━━ Data listing

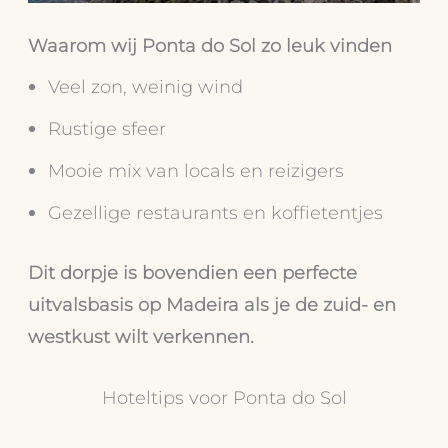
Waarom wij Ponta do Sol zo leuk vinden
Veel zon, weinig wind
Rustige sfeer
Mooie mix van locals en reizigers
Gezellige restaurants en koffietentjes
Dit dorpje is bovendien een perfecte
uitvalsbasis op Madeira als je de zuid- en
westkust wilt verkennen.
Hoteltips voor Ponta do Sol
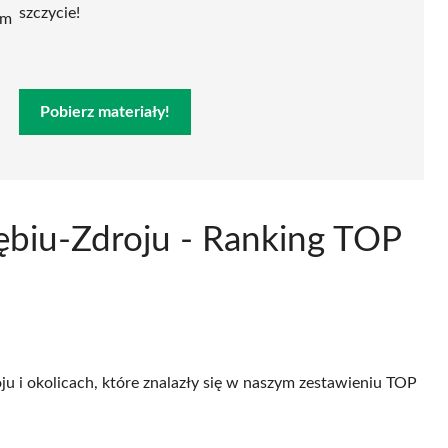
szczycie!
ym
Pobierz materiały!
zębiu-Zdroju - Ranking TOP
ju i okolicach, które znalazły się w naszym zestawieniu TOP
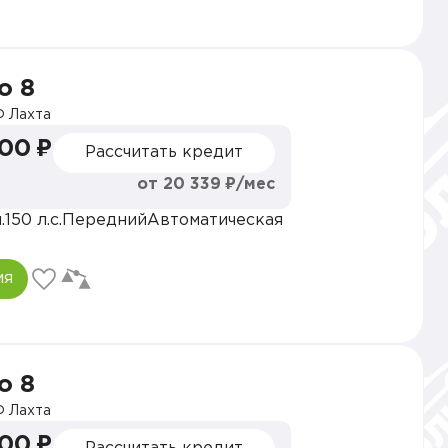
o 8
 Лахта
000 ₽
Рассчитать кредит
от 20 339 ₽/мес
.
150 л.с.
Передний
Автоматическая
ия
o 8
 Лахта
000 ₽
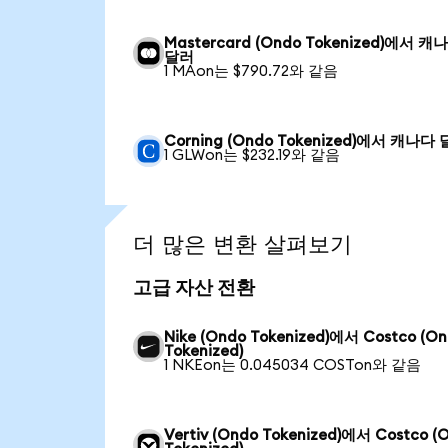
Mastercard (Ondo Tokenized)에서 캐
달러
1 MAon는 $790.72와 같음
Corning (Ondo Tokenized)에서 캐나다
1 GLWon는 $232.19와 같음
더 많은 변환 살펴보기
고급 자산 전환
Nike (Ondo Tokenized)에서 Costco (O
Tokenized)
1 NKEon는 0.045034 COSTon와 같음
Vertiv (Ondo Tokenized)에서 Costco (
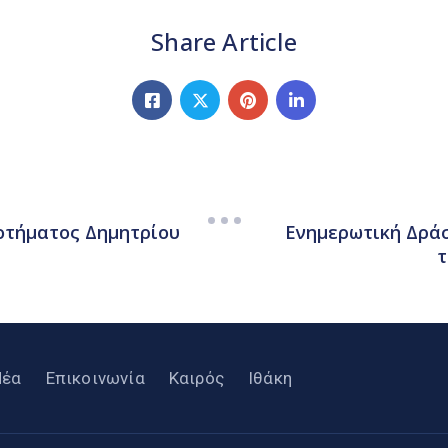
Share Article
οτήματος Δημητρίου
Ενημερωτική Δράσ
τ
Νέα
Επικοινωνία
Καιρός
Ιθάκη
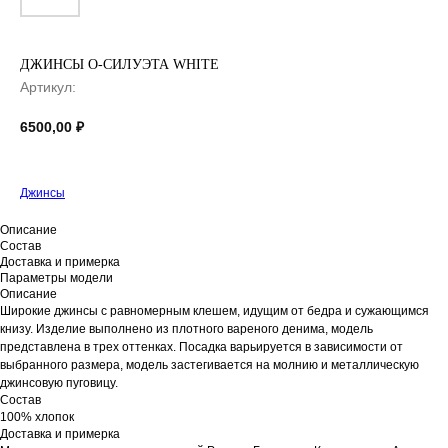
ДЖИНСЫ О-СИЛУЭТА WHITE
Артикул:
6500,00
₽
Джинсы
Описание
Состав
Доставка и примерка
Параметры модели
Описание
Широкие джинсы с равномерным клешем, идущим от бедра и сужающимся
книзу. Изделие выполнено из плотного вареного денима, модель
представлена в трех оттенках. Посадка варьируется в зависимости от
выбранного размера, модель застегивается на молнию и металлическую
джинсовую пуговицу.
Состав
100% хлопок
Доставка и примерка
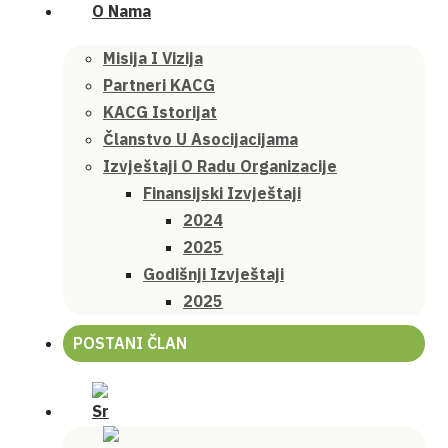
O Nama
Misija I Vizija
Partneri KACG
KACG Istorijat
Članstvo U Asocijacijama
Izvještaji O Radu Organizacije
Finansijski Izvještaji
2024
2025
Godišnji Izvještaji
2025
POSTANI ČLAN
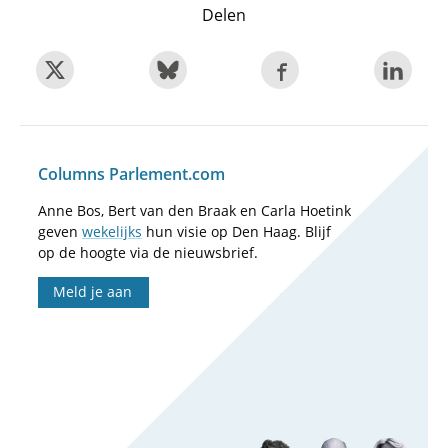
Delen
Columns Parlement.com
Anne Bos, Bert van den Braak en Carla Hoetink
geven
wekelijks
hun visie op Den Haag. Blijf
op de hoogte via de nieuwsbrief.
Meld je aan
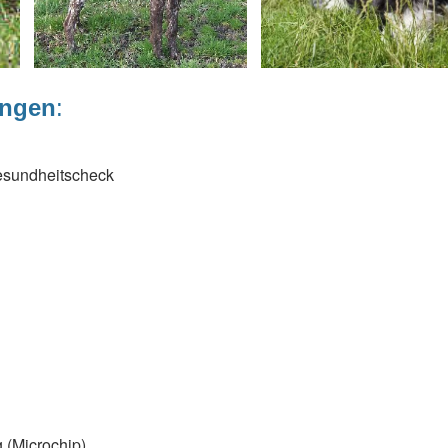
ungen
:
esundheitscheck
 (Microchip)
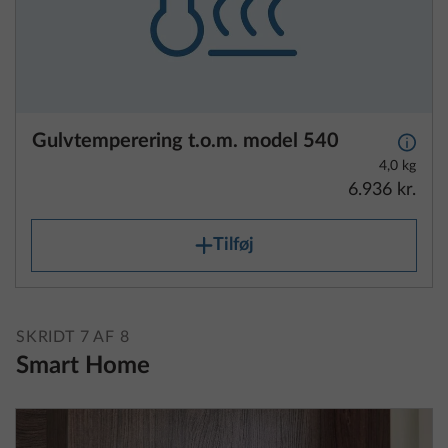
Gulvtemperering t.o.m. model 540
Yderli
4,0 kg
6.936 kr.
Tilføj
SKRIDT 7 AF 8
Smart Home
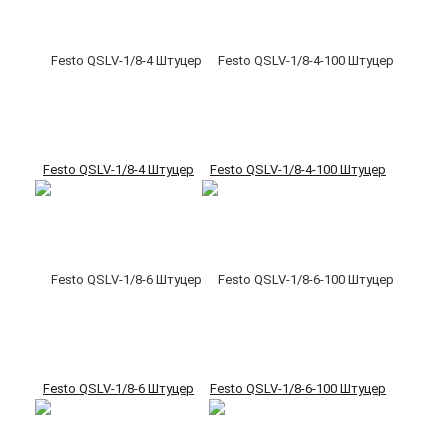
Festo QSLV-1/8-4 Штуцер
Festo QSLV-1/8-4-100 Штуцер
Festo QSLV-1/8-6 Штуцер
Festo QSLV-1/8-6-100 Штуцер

━━━━
━━ Data listing

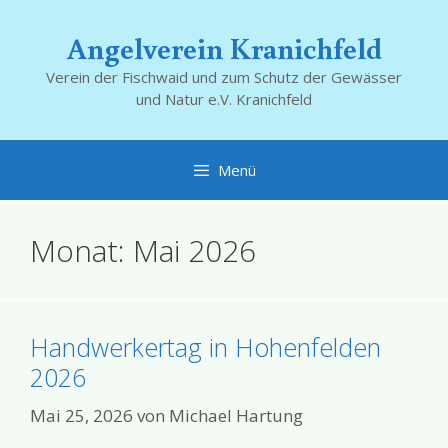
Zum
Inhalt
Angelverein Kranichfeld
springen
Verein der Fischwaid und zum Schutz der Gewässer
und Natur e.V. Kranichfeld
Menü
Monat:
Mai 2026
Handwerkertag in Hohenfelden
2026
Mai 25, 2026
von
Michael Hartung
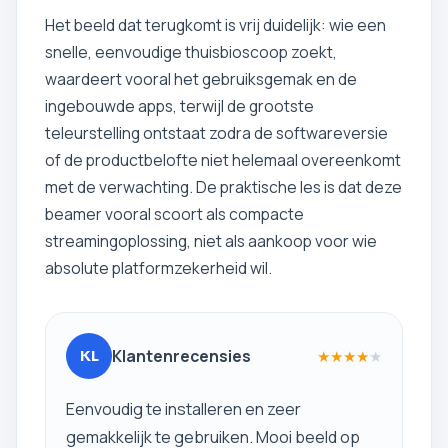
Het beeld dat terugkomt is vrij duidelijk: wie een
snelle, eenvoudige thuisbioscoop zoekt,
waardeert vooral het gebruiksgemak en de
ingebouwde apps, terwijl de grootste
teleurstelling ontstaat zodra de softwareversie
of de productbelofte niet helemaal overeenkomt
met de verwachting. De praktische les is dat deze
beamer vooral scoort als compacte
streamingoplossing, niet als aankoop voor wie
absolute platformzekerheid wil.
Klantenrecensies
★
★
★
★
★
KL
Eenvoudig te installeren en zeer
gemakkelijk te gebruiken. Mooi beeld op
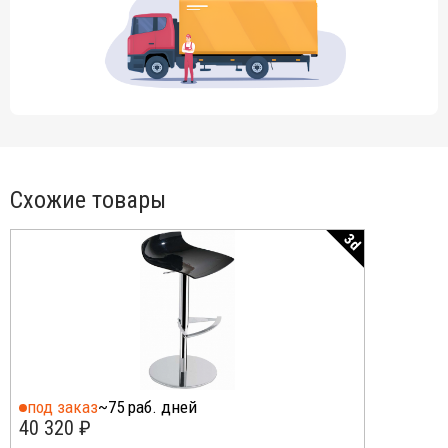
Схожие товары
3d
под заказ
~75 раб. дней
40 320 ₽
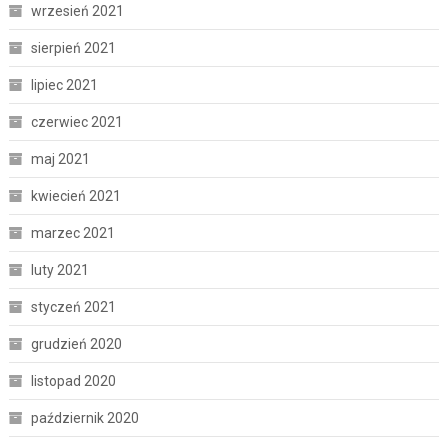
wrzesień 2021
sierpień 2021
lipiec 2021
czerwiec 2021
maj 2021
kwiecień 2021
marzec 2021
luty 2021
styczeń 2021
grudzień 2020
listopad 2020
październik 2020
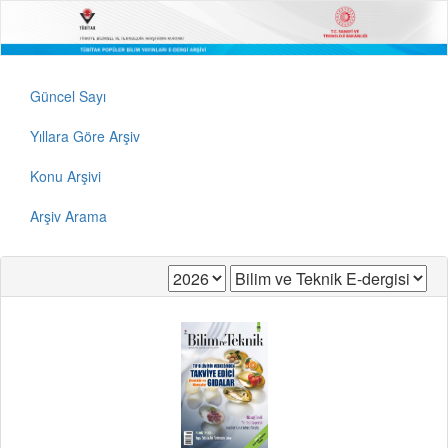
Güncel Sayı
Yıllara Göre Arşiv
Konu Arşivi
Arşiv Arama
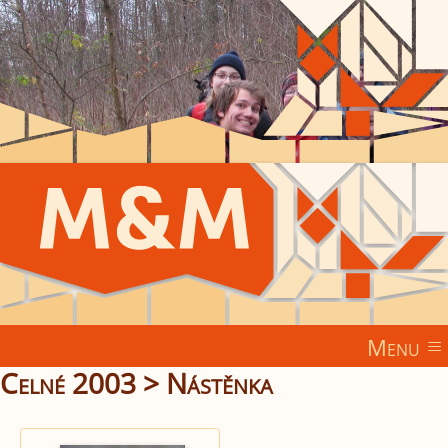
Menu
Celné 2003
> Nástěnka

━━━━

▸ What is being asked
Copy the lines from the one with "Waarom wij Ponta do Sol zo leuk vinden" through the one with "ju i okolicach, które", swapping "perfecte" for "ideale" and changing nothing else. Leave out the pictures.

▸ Result
Waarom wij Ponta do Sol zo leuk vinden
Veel zon, weinig wind
Rustige sfeer
Mooie mix van locals en reizigers
Gezellige restaurants en koffietentjes
Dit dorpje is bovendien een ideale
uitvalsbasis op Madeira als je de zuid- en
westkust wilt verkennen.
Hoteltips voor Ponta do Sol
szczycie!
ym
Pobierz materiały!
zębiu-Zdroju - Ranking TOP
ju i okolicach, które znalazły się w naszym zestawieniu TOP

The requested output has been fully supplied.